**Instructions**: Complete the following steps.

1. Use the study vignette to answer all of the questions in the following worksheet: Worksheet.rtf

2. Based on the information collected in the worksheet, use the GLIMMPSE software to solve the problem: https://v3.glimmpse.samplesizeshop.org.

3. After you use GLIMMPSE to complete the power and sample size analysis described in the study, you can check your answers by looking at the step-by-step solution guide provided at the end of this page.

## 3.1 Study name

A multilevel study with a hypothesis test of a between-independent sampling unit factor.

## 3.2 Study vignette

The study described in this homework exercise is a strongly modified version of the one described in Piquette et al. (2014).

Researchers plan to conduct a randomized controlled clinical trial of an intervention designed to help young children learn fundamental early literacy skills. The intervention is named ABRACADABRA, which is an acronym for “A Balanced Reading Approach for Canadians.” Alternative approaches include two standardized Canadian training options for teaching literacy. The first is an English Language Arts program, and the second is a bi-lingual program for native English speakers designed to build literacy in both French and English.

Researchers plan to randomize 45 schools, with 15 in each treatment arm. That is, 15 schools will get ABRACADABRA, 15 schools will get the English Language Arts Program, and 15 schools will get a bi-lingual French/English program.

All of the schools are very far apart from each other. In fact, they are so far apart that the students, parents, and teachers in each school have no contact with the students, parents, and teachers in any other schools. Thus, schools can be considered to be independent.

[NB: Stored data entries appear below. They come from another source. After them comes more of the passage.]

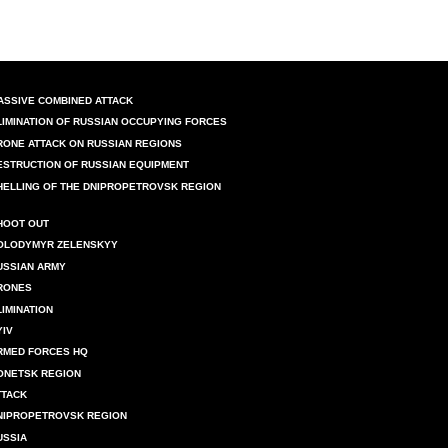
ASSIVE COMBINED ATTACK
LIMINATION OF RUSSIAN OCCUPYING FORCES
RONE ATTACK ON RUSSIAN REGIONS
ESTRUCTION OF RUSSIAN EQUIPMENT
HELLING OF THE DNIPROPETROVSK REGION
HOOT OUT
OLODYMYR ZELENSKYY
USSIAN ARMY
RONES
LIMINATION
YIV
RMED FORCES HQ
ONETSK REGION
TTACK
NIPROPETROVSK REGION
USSIA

Initial study planning will begin by assuming each school has exactly 4 kindergarten classrooms,each with 5 students, all of whom will take part in the trial. Thus, each school has 20 total students, calculated as 20 = (5 students/classroom) x (4 classrooms/school). In most real scenarios, there will be a different number of students in each classroom. There will be a different number of classrooms in each school. There will be a different number of schools in each neighborhood. For scenarios with different number sin each cluster, we will discuss how to handle power and sample size analysis later.

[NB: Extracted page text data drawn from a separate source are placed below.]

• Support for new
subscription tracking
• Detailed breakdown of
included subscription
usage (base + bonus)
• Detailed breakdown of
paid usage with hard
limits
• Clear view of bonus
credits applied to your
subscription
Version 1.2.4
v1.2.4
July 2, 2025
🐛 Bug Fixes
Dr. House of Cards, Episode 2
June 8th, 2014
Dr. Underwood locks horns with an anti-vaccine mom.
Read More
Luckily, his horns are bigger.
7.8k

The extent that gender,age and ethnicity of the students is related to the outcomes is not going to be considered for the initial study planning. The intraclass correlation coefficient for classrooms within schools was assumed to be 0.11. The intraclass correlation coefficient for students within classrooms was assumed to be 0.04.

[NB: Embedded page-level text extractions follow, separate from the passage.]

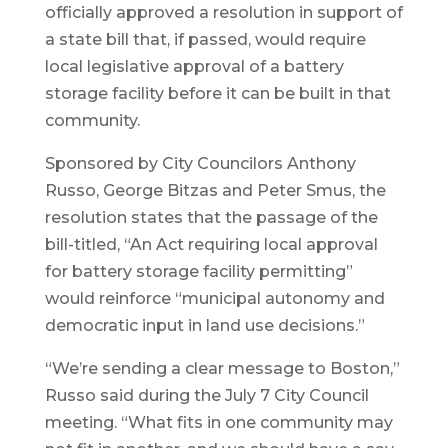
officially approved a resolution in support of
a state bill that, if passed, would require
local legislative approval of a battery
storage facility before it can be built in that
community.
Sponsored by City Councilors Anthony
Russo, George Bitzas and Peter Smus, the
resolution states that the passage of the
bill-titled, “An Act requiring local approval
for battery storage facility permitting”
would reinforce “municipal autonomy and
democratic input in land use decisions.”
“We’re sending a clear message to Boston,”
Russo said during the July 7 City Council
meeting. “What fits in one community may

Students will be evaluated on three composite outcome scores that are considered to have a multivariate normal distribution. The three composite scores are letter-sound knowledge (LSK), the Comprehensive Test of Phonological Processing (CTOPP) blending words subtest age equivalent scores, and the Group Reading Assessment and Diagnostic Evaluation (GRADE) listening comprehension subtest stanine score.

Students will be measured before and after the intervention, and for each component, a difference score will be calculated as post – pre. The outcomes of interest are the difference scores for the three composite scores. Each student will contribute three difference scores: one for LSK, one for CTOPP, and one for GRADE. The common standard deviation (across the three treatment arms) for GRADE is 4.4, for LSK is 4.2, and for CTOPP is 0.6.

Initial study planning will begin by assuming no missing data, which corresponds to requiring everyone present for either the pre or post test is present for both. Subsequent refinement of the sample size analysis could include an allowance for missing data if it is deemed appropriate.

Table 1: Predicted mean difference scores for three literacy scale scores, stratified by treatment arm.

Based on knowledge of previous studies, scientists have a good guess as to what the correlation matrix looks like for the difference scores of the three outcome measures.

Table 2: Correlation matrix for difference scores.

The three difference variables define a multivariate response profile. Scientists hypothesize that the three literacy training programs do not differ in any combination of the outcome differences. The scientists wonder what their power will be for the proposed trial.

## 3.3 Statistical analysis plan

Scientists plan to fit a general linear multivariate model with the 20 difference scores in LSK, CTOPP and GRADE, respectively, observed per school as outcomes. There will be 45 schools contributing data to the model, with 15 assigned to each of three treatment arms. As predictors, the scientists plan to use indicator variables for the three treatments. The scientists plan to test a multivariate analysis of variance (MANOVA) hypothesis. Scientists will use the Hotelling-Lawley trace statistic at a Type I error rate of 0.05 to evaluate the null hypothesis of no differences in response difference profiles among the three literacy programs. The scale factor to be used for means is 1. The scale factor to be used for variability is 1.